The rate of marriages ending in annulment or divorce is higher for recent marriage cohorts and younger grooms but lower for recent Muslim marriages, a study has found.

The Ministry of Social and Family Development (MSF), supported by the Department of Statistics, studied the stability of marriages in Singapore from 1987 to 2012.

The report, released yesterday, showed that marriage dissolution rates among recent marriage cohorts have increased compared with earlier cohorts.

Among those who married in 2003, 16.1 per cent had their marriage dissolved by the 10th year, compared with 8.7 per cent for the 1987 cohort.

By the 15th year of marriage, 20.3 per cent of the 1998 cohort had their marriages dissolved, compared with 12.3 per cent of the 1987 cohort.

DIVORCE

There are also more dissolved marriages among younger grooms. Divorce rates for grooms aged 20 to 24 are twice as high as the rates for those aged 25 and older in non-Muslim marriages. Divorce rates for younger Muslim grooms were also 1.5 times higher compared to older grooms.

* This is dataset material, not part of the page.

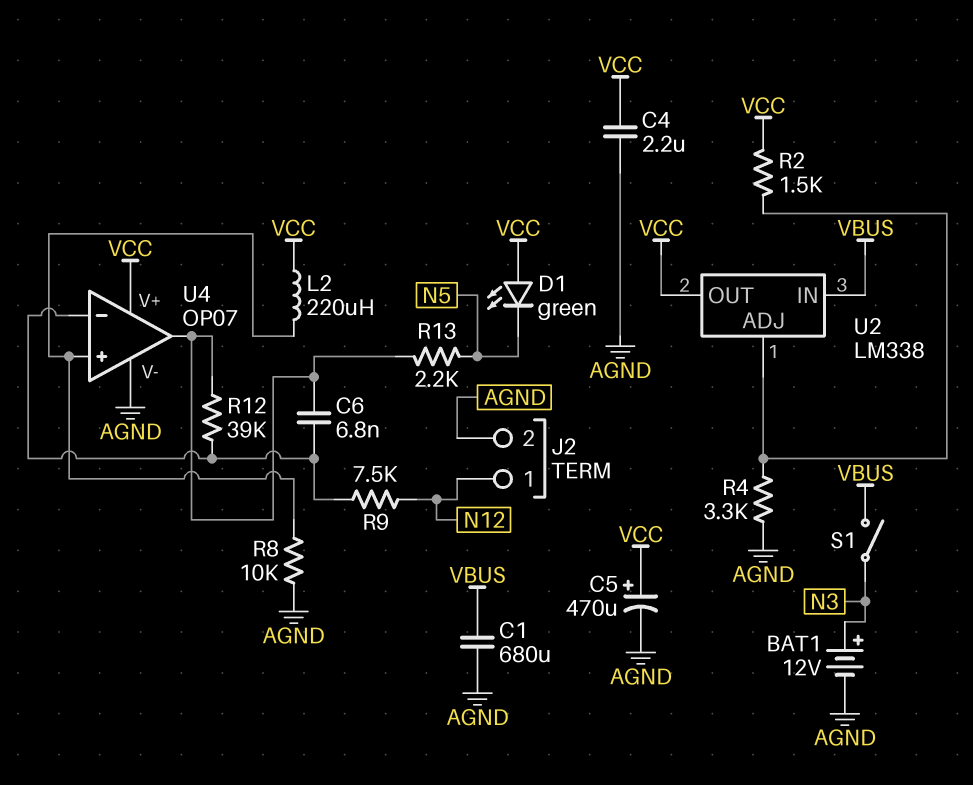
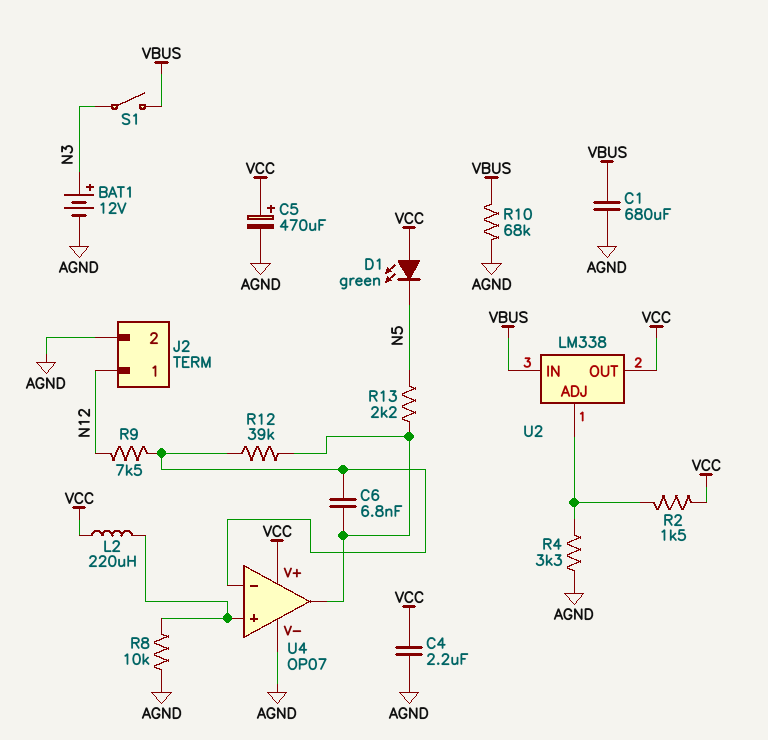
R10: none -> 68k (AGND, VBUS)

For the 1998 cohort, for instance, a third of non-Muslim marriages involving younger grooms ended in divorce before their 15th anniversary. The figure was 39.1 per cent for Muslim marriages in the same cohort.

But for recent Muslim marriages, divorce rates before the fifth year of marriage fell. These divorce rates decreased from 14 per cent for the 2003 marriage cohort to 11.4 per cent for the 2008 cohort. The improvement may be due to community initiatives in marriage preparation and counselling for Muslim couples, the MSF said.